Sealing windows and doors
Sustainability Victoria has provided their best tips to sealing gaps under and around doors and windows. Sealing gaps that lead to the outside can help reduce air leakage by 12% so it is important to keeping your home toasty in winter. By stopping the any breeze from the outside getting in or and the warm air inside getting out, not only will it keep your house warm but will help reduce the cost of your heating bill.
Check each room in the house for doors and windows leading to the outside. Don’t forget to check bathrooms, toilets and laundries as they often have small windows that can let in a breeze. Take note of whether doors open inwards or outwards and the type of flooring it opens over. This will help when it comes to choosing the right products for your home.
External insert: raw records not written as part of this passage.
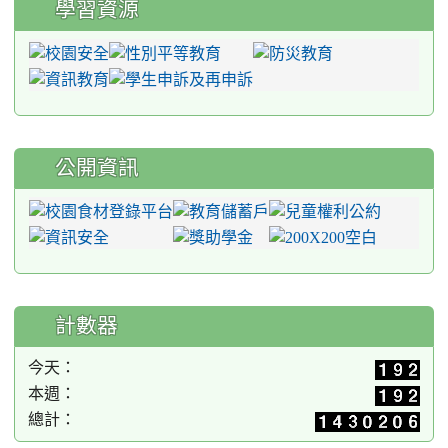
學習資源
公開資訊
計數器
今天：
本週：
總計：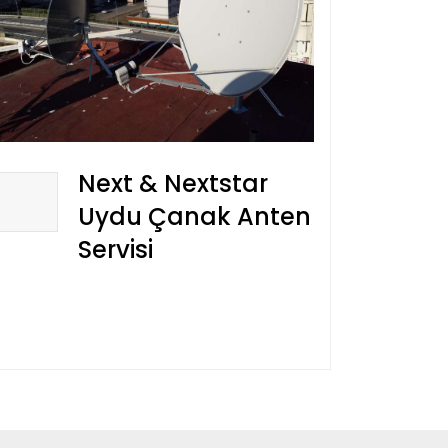
Next & Nextstar
Uydu Çanak Anten
Servisi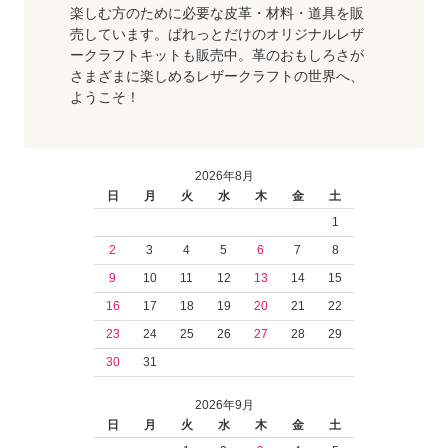
楽しむ方のために必要な皮革・材料・道具を販
売しています。ぱれっとだけのオリジナルレザ
ークラフトキットも販売中。革のおもしろさが
さまざまに楽しめるレザークラフトの世界へ、
ようこそ！
2026年8月
日
月
火
水
木
金
土
1
2
3
4
5
6
7
8
9
10
11
12
13
14
15
16
17
18
19
20
21
22
23
24
25
26
27
28
29
30
31
2026年9月
日
月
火
水
木
金
土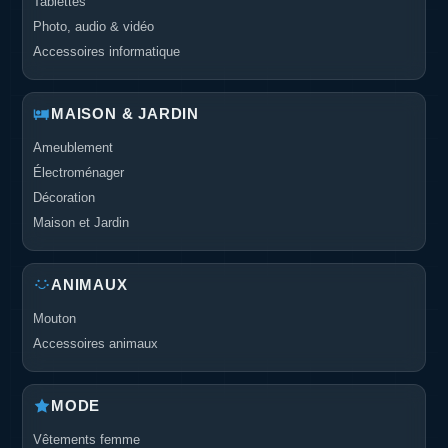
Tablettes
Photo, audio & vidéo
Accessoires informatique
MAISON & JARDIN
Ameublement
Électroménager
Décoration
Maison et Jardin
ANIMAUX
Mouton
Accessoires animaux
MODE
Vêtements femme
The market is filled with products to help fix seal any doors or windows in your home. However a lot of products are designed to be fitted specifically to doors so it helps to do some research on the right products for you before going to your local hardware store.
If you need to seal around the edges of your doors (the door jamb), check how big the gap is so that you can choose a seal that will fill the gap. These seals are normally made from foam rubber or plastic and are available in rolls. Each door will use approximately 5 metres to seal, but it pays to measure and count your doors before going shopping.
There are a number of different products for each situation and there usage is usually marked on the packaging. Before sealing any door or window, prepare the surface by ensuring it is clean and dry. Dirt and oily residue will prevent adhesive seals from sticking properly.
Although it is not a tough job, you may need some basic tools to seal your doors and windows. The seals may be wider than the door and may need to cut down to size before being attached. When attaching the seal to the door, it’s a good idea to screw the seal onto the door; don’t rely on the adhesive alone.